How to make Vegan scone with rice flour
- The first thing you need to do is to make the flax egg. Mix 1 tbsp of ground flaxseed and 3 tbsp of warm water together in a bowl and let it sit for a few minutes
- Mix all of the dry ingredients together in a mixing bowl and drop the vegan margarine
- Rub the margarine into the dry mixture with your fingers until it looks like coarse bread crumbs
- Pour the flax egg into the dry mixture and mix with your hand roughly
- Add the soya milk, a little bit at a time and continue mixing until it forms a ball of soft but not sticky dough
- Put the dough on a floured surface and roll out to about 3cm in thickness
- Cut out with a cookie cutter, put the remaining dough together and roll out, cut out again until you have no dough left
- Place on a lined baking tray and bake for 20-23 minutes in the preheated oven (220°C, gas mark 7)
- Let it cool for about 10 minutes before serving.
Substitutes
You can use oat flour instead of the rice flour!
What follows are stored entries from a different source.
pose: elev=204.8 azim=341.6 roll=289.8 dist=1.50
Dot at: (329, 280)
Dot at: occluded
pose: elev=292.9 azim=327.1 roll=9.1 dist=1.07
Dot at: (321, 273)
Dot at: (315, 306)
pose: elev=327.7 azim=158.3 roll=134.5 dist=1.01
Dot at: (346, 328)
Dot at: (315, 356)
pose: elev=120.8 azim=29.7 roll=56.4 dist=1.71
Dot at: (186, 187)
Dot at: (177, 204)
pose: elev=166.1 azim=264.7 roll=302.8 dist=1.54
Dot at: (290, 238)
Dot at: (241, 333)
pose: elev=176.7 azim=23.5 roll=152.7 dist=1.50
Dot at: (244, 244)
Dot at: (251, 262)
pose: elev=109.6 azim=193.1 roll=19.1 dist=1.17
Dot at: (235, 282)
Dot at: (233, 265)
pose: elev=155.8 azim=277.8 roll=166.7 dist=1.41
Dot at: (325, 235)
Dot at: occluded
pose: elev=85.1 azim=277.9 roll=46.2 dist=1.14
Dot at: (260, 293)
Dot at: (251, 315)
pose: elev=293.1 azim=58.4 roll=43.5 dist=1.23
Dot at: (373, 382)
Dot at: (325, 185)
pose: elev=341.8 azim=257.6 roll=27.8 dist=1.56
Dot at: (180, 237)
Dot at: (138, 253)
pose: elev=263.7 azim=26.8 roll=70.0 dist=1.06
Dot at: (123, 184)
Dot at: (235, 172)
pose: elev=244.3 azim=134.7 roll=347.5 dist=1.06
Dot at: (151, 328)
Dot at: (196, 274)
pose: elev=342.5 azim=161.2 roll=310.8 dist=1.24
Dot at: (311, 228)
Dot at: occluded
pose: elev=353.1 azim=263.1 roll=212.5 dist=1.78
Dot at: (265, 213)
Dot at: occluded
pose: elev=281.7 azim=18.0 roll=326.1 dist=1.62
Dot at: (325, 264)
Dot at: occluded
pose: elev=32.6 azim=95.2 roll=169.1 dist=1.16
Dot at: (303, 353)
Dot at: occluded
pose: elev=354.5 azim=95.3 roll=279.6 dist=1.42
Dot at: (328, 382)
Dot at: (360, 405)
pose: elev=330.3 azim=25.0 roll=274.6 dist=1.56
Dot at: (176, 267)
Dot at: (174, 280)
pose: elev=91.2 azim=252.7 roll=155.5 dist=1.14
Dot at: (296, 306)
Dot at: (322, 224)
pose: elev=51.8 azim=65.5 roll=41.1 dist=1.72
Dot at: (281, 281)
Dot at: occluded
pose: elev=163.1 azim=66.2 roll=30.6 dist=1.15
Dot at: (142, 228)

Just make sure you use very fine oat flour. You could try subbing GF flour for the plain flour but I haven’t tested it yet so please let me know how it went if you try that 🙂

Vegan Scones with Rice Flour
Light and crispy on the outside, adding rice flour gave these vegan scones slightly different texture from standard scones. Try it today and enjoy serving with jam, cheese or plain!
Ingredients
- 1 Flax egg 1 tbsp ground flaxseed + 3 tbsp water
- 70 g Rice flour
- 150 g Plain flour
- 12 g Baking powder about 2 heaps of tsp
- 1/4 tsp Salt
- 1 1/2 tbsp Sugar
- 60 g Vegan margarine
- 2-5 tbsp Soya milk
Instructions
- Preheat the oven to 220°C (gas mark 7) and line a baking tray with baking paper.
- Make the flax egg. Mix 1 tbsp of ground flaxseed and 3 tbsp of warm water together in a bowl and let it sit for a few minutes.
- Mix all of the dry ingredients together in a mixing bowl and drop in the vegan margarine.
- Rub the margarine into the dry mixture with your fingers until it looks like coarse bread crumbs.
- Pour the flax egg into the dry mixture and mix with your hand roughly. *Add the soya milk, a little bit at a time and continue mixing until it forms a ball of soft but not sticky dough.
- *Put the dough on a floured surface and roll out to about 3cm in thickness.
- Cut out with a cookie cutter, put the remaining dough together and roll out, cut out again until you have no dough left.
- Place on the tray and bake for 20-23 minutes. Let it cool for about 10 minutes before serving.
Notes
*Careful not to add too much soya milk at a time. Add a little bit, combine and see if you need more or not.
*You can use a rolling pin or just flatten the dough with your hand. I used my hand.
You can keep them in an air tight container at room temperature up to 3 days.